Wer sich schon immer fragte, wer eigentlich die seltsamen Demonstranten sind, die in Berlin gegen das Infektionsschutzgesetz und Corona-Maßnahmen auf die Straße gehen und mit Wasserwerfern vertrieben werden müssen, der findet beim Nachrichtenmagazin Der Spiegel hilfreiche Antworten: vor allem Erzgebirger und Stuttgarter. Der Grund ist so naheliegend wie einleuchtend: Diese Regionen bilden die mythenumwobenen „Bible Belts“, Lebensräume von besonders verknarzten, auch „Evangelikale“ genannten frommen Christen.

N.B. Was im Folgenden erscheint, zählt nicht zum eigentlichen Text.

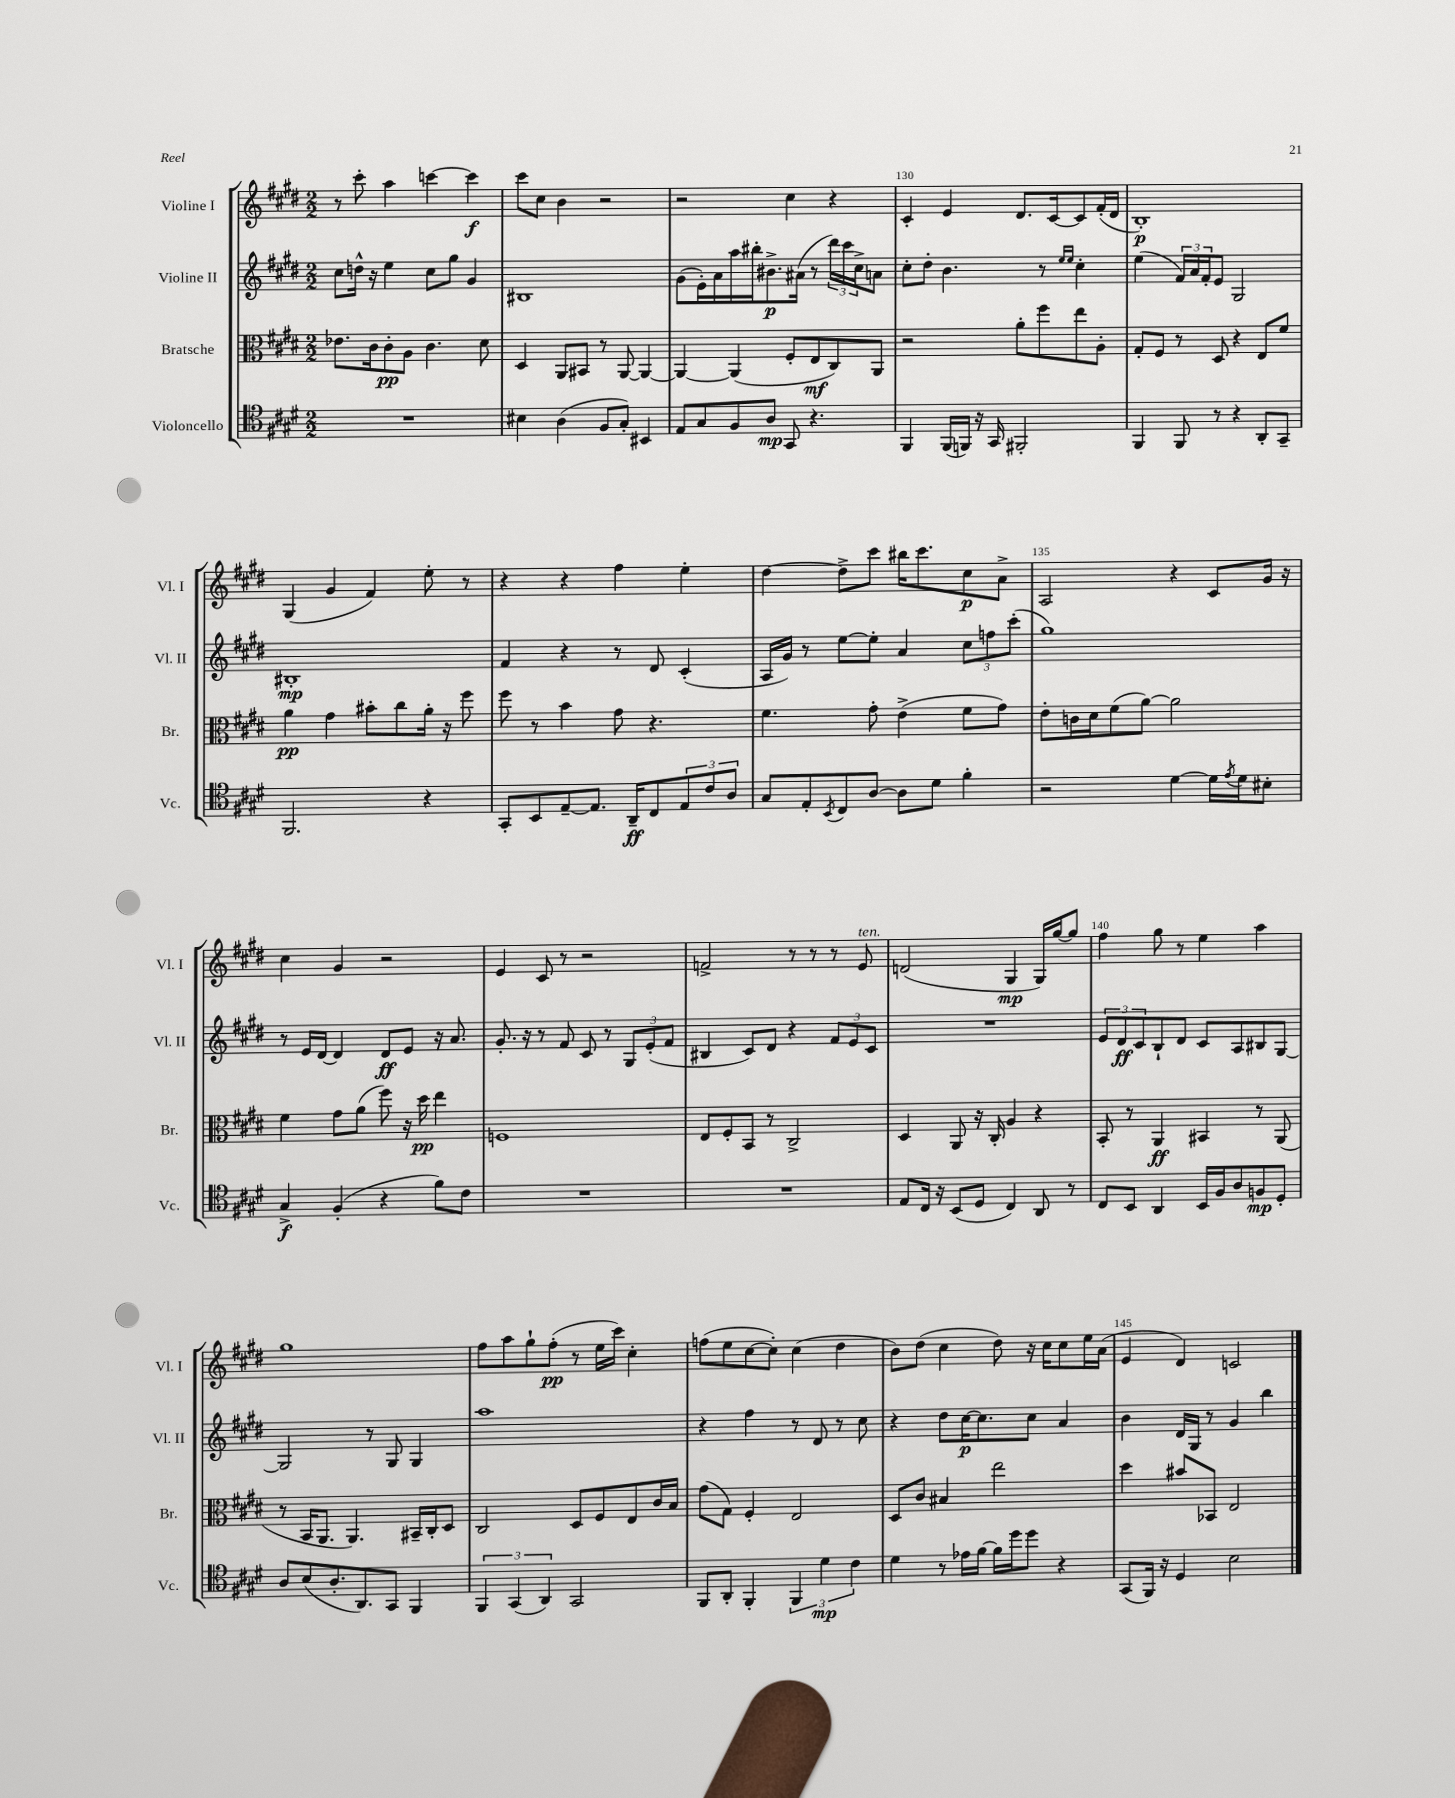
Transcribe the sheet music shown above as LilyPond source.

<<
\new StaffGroup <<
\new Staff = "s0" \with { instrumentName = "Violine I" shortInstrumentName = "Vl. I" } {
    \clef treble \key e \major \numericTimeSignature \time 2/2
    r8 cis'''8-. a''4 c'''4~ c'''4\f |
    cis'''8 cis''8 b'4 r2 |
    r2 cis''4 r4 |
    cis'4-. e'4 dis'8. cis'16~ cis'8 fis'16-.( dis'16 |
    b1-.\p) |
    gis4( gis'4 fis'4) e''8-. r8 |
    r4 r4 fis''4 e''4-. |
    dis''4~ dis''8-> cis'''8 bis''16 cis'''8. cis''8\p a'8-> |
    a2 r4 cis'8 gis'16 r16 |
    cis''4 gis'4 r2 |
    e'4 cis'8 r8 r2 |
    f'2-> r8 r8 r8 e'8^\markup { \italic "ten." } |
    d'2( gis4\mp gis16) gis''16~ gis''8 |
    fis''4 gis''8 r8 e''4 a''4 |
    gis''1 |
    fis''8 a''8 gis''8-! fis''8-.\pp( r8 e''16 cis'''16) cis''4-. |
    f''8( e''8 cis''8~ cis''8-.) cis''4( dis''4 |
    b'8) dis''8( cis''4 dis''8) r16 cis''16 cis''8 e''16 a'16( |
    e'4 dis'4) c'2 \bar "|." |
}
\new Staff = "s1" \with { instrumentName = "Violine II" shortInstrumentName = "Vl. II" } {
    \clef treble \key e \major \numericTimeSignature \time 2/2
    cis''8 d''16-^ r16 e''4 cis''8 gis''8 gis'4 |
    bis1 |
    gis'8( e'16-.) a'16 a''16 bis''16-. bis'8.->\p ais'16( r8 \tuplet 3/2 { dis'''16) cis'''16 cis''16-> } a'8 |
    cis''8-. dis''8-. b'4. r8 \grace { e''16 e''16 } cis''4-. |
    e''4( \tuplet 3/2 { fis'16) a'16 fis'16-. } e'8 gis2 |
    bis1-.\mp |
    fis'4 r4 r8 dis'8 cis'4-.( |
    a16 gis'16) r8 e''8~ e''8-. a'4 \tuplet 3/2 { cis''8 f''8 cis'''8-.( } |
    gis''1) |
    r8 e'16 dis'16~ dis'4 dis'8\ff e'8 r16 a'8. |
    gis'8.-. r16 r8 fis'8 cis'8 r8 \tuplet 3/2 { gis8 e'8-.( fis'8 } |
    bis4 cis'8) dis'8 r4 \tuplet 3/2 { fis'8 e'8 cis'8 } |
    R1 |
    \tuplet 3/2 { e'8 dis'8\ff cis'8 } b8-! dis'8 cis'8 a8 bis8 gis8~ |
    gis2 r8 gis8 gis4 |
    a''1 |
    r4 fis''4 r8 dis'8 r8 cis''8 |
    r4 dis''8 cis''16~\p cis''8. cis''8 a'4 |
    b'4 dis'16 gis16 r8 gis'4 b''4 \bar "|." |
}
\new Staff = "s2" \with { instrumentName = "Bratsche" shortInstrumentName = "Br." } {
    \clef alto \key e \major \numericTimeSignature \time 2/2
    ees'8. cis'16 cis'8-.\pp a8 cis'4. dis'8 |
    dis4 a,8 bis,8 r8 a,8~ a,4~ |
    a,4~ a,4( fis8-. e8\mf cis8) a,8 |
    r2 a'8-. fis''8 e''8 a8-. |
    gis8-. fis8 r8 dis8 r4 e8 fis'8 |
    a'4\pp gis'4 bis'8-. cis''8 a'16-. r16 fis''8 |
    fis''8 r8 b'4 gis'8 r4. |
    fis'4. gis'8-. e'4->( fis'8 gis'8) |
    e'8-. c'16 dis'16 fis'8( a'8~) a'2 |
    fis'4 gis'8 a'8( fis''8) r16 dis''16\pp e''4 |
    f1 |
    e8 fis8-. b,8 r8 cis2-> |
    dis4 a,8 r16 cis16-. a4 r4 |
    b,8-. r8 a,4\ff bis,4 r8 a,8( |
    r8 b,16 a,8. a,4.) bis,16-- cis16-. dis8 |
    cis2 dis8 fis8 e8 cis'16 b16 |
    gis'8( gis8) fis4-. e2 |
    dis8 cis'8 bis4 e''2 |
    dis''4 bis'8 bes,8 e2 \bar "|." |
}
\new Staff = "s3" \with { instrumentName = "Violoncello" shortInstrumentName = "Vc." } {
    \clef tenor \key e \major \numericTimeSignature \time 2/2
    R1 |
    bis4 a4( fis8 gis8-.) bis,4 |
    e8 gis8 fis8 a8\mp gis,8 r4. |
    fis,4 fis,16( f,16) r16 gis,16 fis,2-. |
    fis,4 fis,8 r8 r4 a,8-. gis,8-- |
    fis,2. r4 |
    gis,8-. b,8 e8~-- e8. a,16--\ff cis8 \tuplet 3/2 { e8 cis'8 a8 } |
    gis8 e8-. \acciaccatura { b,8 } cis8 a8~ a8 dis'8 fis'4-. |
    r2 dis'4~ dis'16 \acciaccatura { e'8 } dis'16 bis8-. |
    gis4->\f fis4-.( r4 fis'8) cis'8 |
    R1 |
    R1 |
    e8 cis16 r16 b,8( dis8 cis4) a,8 r8 |
    cis8 b,8 a,4 b,16 fis16 a8 f8\mp dis8-. |
    a8 b8( a8.-. a,8.) gis,8 fis,4 |
    \tuplet 3/2 { fis,4 gis,4( a,4) } gis,2 |
    fis,8 a,8-. fis,4-. \tuplet 3/2 { fis,4 dis'4\mp cis'4 } |
    dis'4 r8 ees'16 fis'16~ fis'16 dis''16 dis''8 r4 |
    gis,8( fis,16) r16 dis4 b2 \bar "|." |
}
>>
>>
\layout { \context { \Score currentBarNumber = #127 \override BarNumber.break-visibility = ##(#f #t #t) barNumberVisibility = #(every-nth-bar-number-visible 5) } }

Zudem sind das Regionen, die traditionell die Aufständischen der Gesellschaft beheimaten, weiß der Spiegel. Gewissermaßen die gallischen Dörfer Sachsens und Baden-Württembergs, deren Einwohner sich von der links-grün versifften staatlichen Übermacht nicht unterkriegen lassen wollen. „Renitenz und Protest sind hier seit Jahren gereift“, zitiert der Spiegel einen, der es wissen muss. Angelehnt an ihre pietistische Ideologie nennen sich ihre Einheiten „Pietkong“ – nach dem Vorbild der Guerillakämpfer im Vietnamkrieg. Ja, das Land muss befreit werden von den Unterdrückern und Grundrechteeinschränkern! Im Erzgebirge trotzten sie sogar der sozialistischen Diktatur! Dort sind ihre Kirchen selbst nach dem religiösen Kahlschlag so mit den frömmelnden Widerständlern gefüllt, dass sie kaum alle hineinpassen. Widerstand gegen Abstandsgebote liegt also in der Natur der Sache.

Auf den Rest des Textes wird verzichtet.